Research uncovers new path for melanoma detection and treatment

image: Lead researcher from Edith Cowan University, Associate Professor Elin Gray.

Image: 
Edith Cowan University

A new way to spot melanoma cells circulating in the blood has the potential to significantly improve the monitoring of cancer patients and guide future treatment.

Edith Cowan University's Melanoma Research Group, in collaboration with Harvard Medical School and clinicians at Western Australian hospitals, has pioneered a new technique to detect circulating tumour cells (CTCs) that could provide a new avenue for cancer diagnosis and therapies.

This work builds on the continued success of the Melanoma Research Group, who developed the world's first blood test capable of detecting melanoma in its early stages.

Lead researcher Associate Professor Elin Gray said this new step was the first study to comprehensively describe the immense diversity found in melanoma CTCs.

"These preliminary findings are a first step towards a new way to stop melanoma from spreading around the body," Professor Gray said.

"Cancer spreads around the body when CTCs shed from the primary tumour and travel through the blood to form secondary tumours (metastases) in other organs.

"If we can find a way to reliably detect these cells, then we have a chance to stop melanoma in its tracks with a powerful diagnostic tool and perhaps opportunities for therapies in the future."

Like a needle in a haystack

Until now Melanoma CTCs have proved to be incredibly elusive, with detection rates wildly varying from 40 to 87 per cent.

Professor Gray said this ECU-led research has explained why CTCs have been so hard to find.

"We now understand that CTC detection cannot be resolved with a one-size-fits-all approach," she said.

"There is a huge amount of variety in the shape and bioactivity of these CTCs and so they all look different and respond differently to assay tests.

"To complicate things further, melanoma CTCs are hidden among thousands of other cells and matter in blood. Within one millilitre of blood, there are often fewer than 10 cancer cells among one billion red cells and one million white blood cells.
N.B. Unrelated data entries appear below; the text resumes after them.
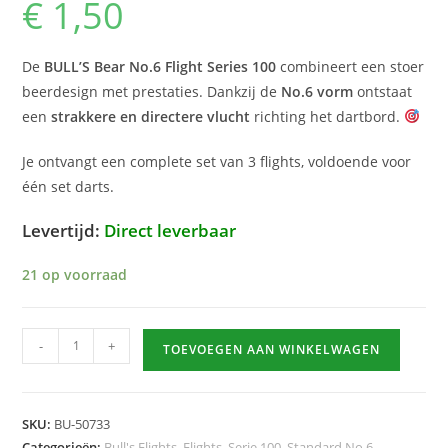
€
1,50
De
BULL’S Bear No.6 Flight Series 100
combineert een stoer
beerdesign met prestaties. Dankzij de
No.6 vorm
ontstaat
een
strakkere en directere vlucht
richting het dartbord.
Je ontvangt een complete set van 3 flights, voldoende voor
één set darts.
Levertijd:
Direct leverbaar
21 op voorraad
Bear
-
+
TOEVOEGEN AAN WINKELWAGEN
No.6
Flight
hoeveelheid
SKU:
BU-50733
Categorieën:
Bull's Flights
,
Flights
,
Serie 100
,
Standard No.6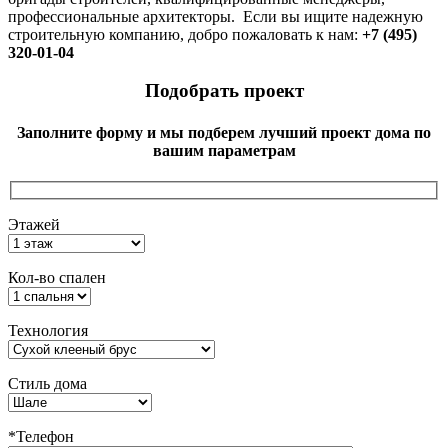
профессиональные архитекторы. Если вы ищите надежную
строительную компанию, добро пожаловать к нам:
+7 (495)
320-01-04
Подобрать проект
Заполните форму и мы подберем лучший проект дома по
вашим параметрам
Этажей
Кол-во спален
Технология
Стиль дома
*Телефон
"It is much like finding a needle in a haystack."

A new approach

Armed with a better understanding of the complexity of the task, the researchers tried a multifaceted approach to detecting melanoma CTCs.

"By combining three assays together, we raised detection rates to 72 per cent, which was a significantly and consistently higher result than using one test," Dr Gray said.

"We are confident this approach is a move towards the reliable detection of CTCs, but we now need to tweak the assay to include a better combination to capture the broadest range of CTCs."

The ECU Melanoma Research Group is now working with artificial intelligence experts to fast-track the identification of CTCs.

The latest research was published in the British Journal of Cancer.